23 October.    Twenty-Third Sunday after Pentecost (Fourth Week of October in The Breviary);
30 October.    Christ the King (Fifth Week of October in The Breviary);
6 November.   Fifth Sunday after Epiphany (Third Week of November);
13 November. Sixth Sunday after Epiphany (Fourth Week of November);
20 November. Twenty-Fourth Sunday after Pentecost (Fifth Week of November);
27 November. First Sunday of Advent.

In The Breviary and Missal of Pope Saint Pius V, they are as follows (with the addition of Christ the King):

23 October.   Twenty-Third Sunday after Pentecost (Fourth Week of October in The Breviary);
30 October.    Christ the King (First Week of November in The Breviary. Commemoration of The                                   Fourth Sunday after Epiphany);
6 November.   Fifth Sunday after Epiphany (Third Week of November);
13 November  Sixth Sunday after Epiphany (Fourth Week of November);
20 November. Twenty-Fourth Sunday after Pentecost (Fifth Week of November);
27 November.  First Sunday of Advent.


A page from The Psalter of The Aberdeen Breviary of 1509.
From the Copy in The National Library of Scotland.
Date: 26 February 2008.
Source: National Library of Scotland.
Author: Andrew Myllar, Walter Chepman.
(Wikimedia Commons)

If this all seems a little complicated, bear in mind that the oldest arrangement of The Mass Lectionary, that we know of, was even more so. The oldest Lectionary of The Roman Rite, a Manuscript now in Wurzburg, Germany, dates to circa 750 A.D., and represents the system used at Rome about one hundred years earlier.

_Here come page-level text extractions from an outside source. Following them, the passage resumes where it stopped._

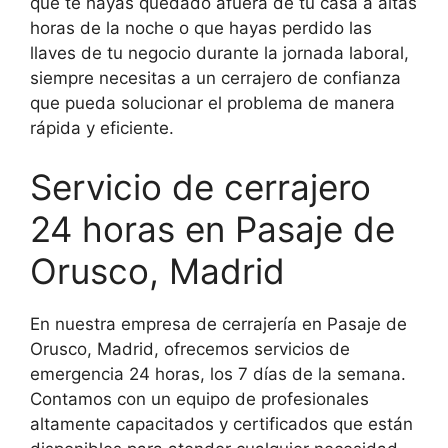
que te hayas quedado afuera de tu casa a altas
horas de la noche o que hayas perdido las
llaves de tu negocio durante la jornada laboral,
siempre necesitas a un cerrajero de confianza
que pueda solucionar el problema de manera
rápida y eficiente.
Servicio de cerrajero
24 horas en Pasaje de
Orusco, Madrid
En nuestra empresa de cerrajería en Pasaje de
Orusco, Madrid, ofrecemos servicios de
emergencia 24 horas, los 7 días de la semana.
Contamos con un equipo de profesionales
altamente capacitados y certificados que están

It has a very disorganised and incomplete set of Readings for the period after Pentecost; the Sundays are counted as two after Pentecost, seven after Saints Peter and Paul, five after Saint Laurence, and six after Saint Cyprian, a total of only twenty. There are also ten Sundays after Epiphany, even though Septuagesima is also noted in the Manuscript, and the largest number of Sundays that can occur between Epiphany and Septuagesima is only six.